Lewis County was listed as the 20th safest county in Missouri as part of the School Safety Snapshot, completed by traffic analytics firm Zendrive, which through smartphones developed grades based on aggressive acceleration, hard braking, phone use and speeding. The data were taken from about a quarter-mile from the schools.
Lewis County received a grade of A-, which tied with Scotland County as the highest in the region.
As a state, Missouri received a grade of D, with Shelby County receiving the lowest grade as an F, which appears to be from South Shelby High and Middle schools being located along U.S. 36. The county was 111th out of 114 counties.
Illinois received a grade of an F, with Adams County getting the grade of a C- or 68th out of 102 counties. Hancock County had a B+, the 14th safest.
Lt. Jeff Nevin of the Quincy Police Department said the biggest influx of unsafe driving in school zones usually comes at the start of the school year.
"People forget school is starting, so they don't adjust their driving or the speed," he said. "Every August and beginning of September, I can count people who live on Jackson (near Quincy Notre Dame High School) to call that drivers are just flying down the road. So we'll put somebody out there for a week or two on a regular basis and monitor as you can after that."
There were some growing pains this school year with Illes and Rooney Elementary schools opening. The department used a speed detail grant to have officers in the area at the start of the school year.
"People weren't used to it, so we wanted it watched a little bit more often and for people to see us out there reminding them there's a school here," Nevin said. "When the other ones open next year, we'll do the same thing."
With five schools on Maine Street, the department also regularly has officers check for speeders in the school zones.
"Between 30th and 33rd, you wouldn't think there would be that much room to get up and go, but some people do it," he said.
Distracted driving continues to be a concern for law enforcement, especially in school zones.

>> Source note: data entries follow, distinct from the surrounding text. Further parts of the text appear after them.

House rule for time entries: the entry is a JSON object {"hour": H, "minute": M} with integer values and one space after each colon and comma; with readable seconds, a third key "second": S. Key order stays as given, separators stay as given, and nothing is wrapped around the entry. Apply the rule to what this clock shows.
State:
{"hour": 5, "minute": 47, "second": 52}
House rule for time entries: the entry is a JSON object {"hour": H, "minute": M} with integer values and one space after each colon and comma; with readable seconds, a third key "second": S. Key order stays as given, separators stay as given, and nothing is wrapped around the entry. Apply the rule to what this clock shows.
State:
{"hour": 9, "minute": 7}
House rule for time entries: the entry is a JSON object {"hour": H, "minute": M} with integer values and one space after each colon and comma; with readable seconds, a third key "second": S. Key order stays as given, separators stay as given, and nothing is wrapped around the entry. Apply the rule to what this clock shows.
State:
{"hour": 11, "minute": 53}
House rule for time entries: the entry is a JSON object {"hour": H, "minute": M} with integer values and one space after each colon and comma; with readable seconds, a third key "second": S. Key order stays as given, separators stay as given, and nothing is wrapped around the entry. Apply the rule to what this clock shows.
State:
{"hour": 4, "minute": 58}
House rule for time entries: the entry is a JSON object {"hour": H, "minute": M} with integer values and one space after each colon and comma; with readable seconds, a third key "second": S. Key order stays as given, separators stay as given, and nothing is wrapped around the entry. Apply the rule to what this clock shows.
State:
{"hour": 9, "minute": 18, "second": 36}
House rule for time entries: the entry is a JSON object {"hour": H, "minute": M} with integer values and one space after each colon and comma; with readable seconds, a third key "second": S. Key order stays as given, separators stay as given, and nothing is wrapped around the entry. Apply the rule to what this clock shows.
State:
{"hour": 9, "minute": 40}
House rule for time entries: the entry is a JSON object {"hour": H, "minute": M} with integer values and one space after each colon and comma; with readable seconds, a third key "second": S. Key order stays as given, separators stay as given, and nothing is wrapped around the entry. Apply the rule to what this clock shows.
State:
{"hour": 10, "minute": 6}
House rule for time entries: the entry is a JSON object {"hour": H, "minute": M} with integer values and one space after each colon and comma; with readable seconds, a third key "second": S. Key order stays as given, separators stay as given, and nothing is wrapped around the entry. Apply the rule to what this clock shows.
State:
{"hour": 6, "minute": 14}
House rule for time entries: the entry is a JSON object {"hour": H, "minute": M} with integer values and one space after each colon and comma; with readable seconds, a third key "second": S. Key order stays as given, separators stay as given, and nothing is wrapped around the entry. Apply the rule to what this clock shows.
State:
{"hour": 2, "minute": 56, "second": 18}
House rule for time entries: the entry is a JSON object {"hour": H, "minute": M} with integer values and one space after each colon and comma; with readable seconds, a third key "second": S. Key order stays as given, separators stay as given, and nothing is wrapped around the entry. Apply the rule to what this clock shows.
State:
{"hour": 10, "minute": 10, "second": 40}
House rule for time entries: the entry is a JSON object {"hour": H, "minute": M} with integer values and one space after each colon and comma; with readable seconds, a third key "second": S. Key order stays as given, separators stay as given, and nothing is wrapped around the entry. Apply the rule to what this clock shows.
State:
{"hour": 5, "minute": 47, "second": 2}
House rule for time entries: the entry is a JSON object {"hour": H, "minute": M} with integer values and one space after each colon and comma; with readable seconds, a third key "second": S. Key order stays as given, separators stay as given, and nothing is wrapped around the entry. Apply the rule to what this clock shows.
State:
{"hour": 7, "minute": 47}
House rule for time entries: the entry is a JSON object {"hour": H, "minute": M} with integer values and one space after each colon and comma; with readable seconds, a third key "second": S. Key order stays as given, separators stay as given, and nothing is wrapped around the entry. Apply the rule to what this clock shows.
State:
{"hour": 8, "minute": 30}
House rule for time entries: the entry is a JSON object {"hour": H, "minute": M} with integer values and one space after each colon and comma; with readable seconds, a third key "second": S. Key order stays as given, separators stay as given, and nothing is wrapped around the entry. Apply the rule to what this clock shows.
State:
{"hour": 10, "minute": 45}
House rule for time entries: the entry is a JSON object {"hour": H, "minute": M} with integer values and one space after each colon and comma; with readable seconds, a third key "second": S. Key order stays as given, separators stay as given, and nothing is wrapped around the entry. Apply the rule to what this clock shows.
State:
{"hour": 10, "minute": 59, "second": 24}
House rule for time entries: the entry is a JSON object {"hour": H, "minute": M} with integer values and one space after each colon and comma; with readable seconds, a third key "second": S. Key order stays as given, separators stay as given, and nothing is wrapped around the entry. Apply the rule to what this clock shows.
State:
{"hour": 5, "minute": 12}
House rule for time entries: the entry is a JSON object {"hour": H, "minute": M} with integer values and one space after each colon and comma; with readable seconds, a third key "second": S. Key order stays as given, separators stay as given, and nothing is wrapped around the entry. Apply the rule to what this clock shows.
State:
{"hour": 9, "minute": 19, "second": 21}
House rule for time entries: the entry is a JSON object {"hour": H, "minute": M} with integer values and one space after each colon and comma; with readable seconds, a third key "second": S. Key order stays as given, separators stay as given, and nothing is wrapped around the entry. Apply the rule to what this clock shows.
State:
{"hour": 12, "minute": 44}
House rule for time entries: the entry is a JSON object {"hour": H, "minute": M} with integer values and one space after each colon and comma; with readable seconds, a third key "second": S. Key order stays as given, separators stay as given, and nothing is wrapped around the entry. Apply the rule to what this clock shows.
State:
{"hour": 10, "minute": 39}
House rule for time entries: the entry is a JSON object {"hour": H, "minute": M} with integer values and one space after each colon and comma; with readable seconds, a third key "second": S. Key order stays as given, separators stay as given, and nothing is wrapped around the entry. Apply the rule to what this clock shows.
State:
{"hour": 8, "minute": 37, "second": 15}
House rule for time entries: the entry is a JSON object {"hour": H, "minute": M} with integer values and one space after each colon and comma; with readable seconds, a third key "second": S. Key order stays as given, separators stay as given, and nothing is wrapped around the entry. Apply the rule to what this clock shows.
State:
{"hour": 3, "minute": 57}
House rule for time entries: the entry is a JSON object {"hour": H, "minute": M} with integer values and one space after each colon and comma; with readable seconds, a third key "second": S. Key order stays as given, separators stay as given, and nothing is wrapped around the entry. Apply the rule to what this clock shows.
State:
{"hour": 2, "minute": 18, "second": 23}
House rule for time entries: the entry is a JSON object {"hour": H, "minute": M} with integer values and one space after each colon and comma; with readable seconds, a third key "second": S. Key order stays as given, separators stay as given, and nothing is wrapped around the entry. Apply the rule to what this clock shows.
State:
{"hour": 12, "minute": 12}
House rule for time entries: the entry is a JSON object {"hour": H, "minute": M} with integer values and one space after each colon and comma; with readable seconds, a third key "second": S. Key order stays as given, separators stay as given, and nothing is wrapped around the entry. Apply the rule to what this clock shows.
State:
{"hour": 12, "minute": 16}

Adams County Sheriff Brian VonderHaar said drivers need to remember to put their cellphones down while they're driving.
"Just assume that kids are present and follow the posted speed limits," VonderHaar said. "Understand if you get a speeding ticket in a school zone the fine is extremely healthy."
VonderHaar said Lincoln-Douglas Elementary School on Payson Road in Quincy is one school about which the department regularly receives complaints.
"In general we don't get a lot of complaints in the county, but Payson Road is probably one of our worst areas," he said.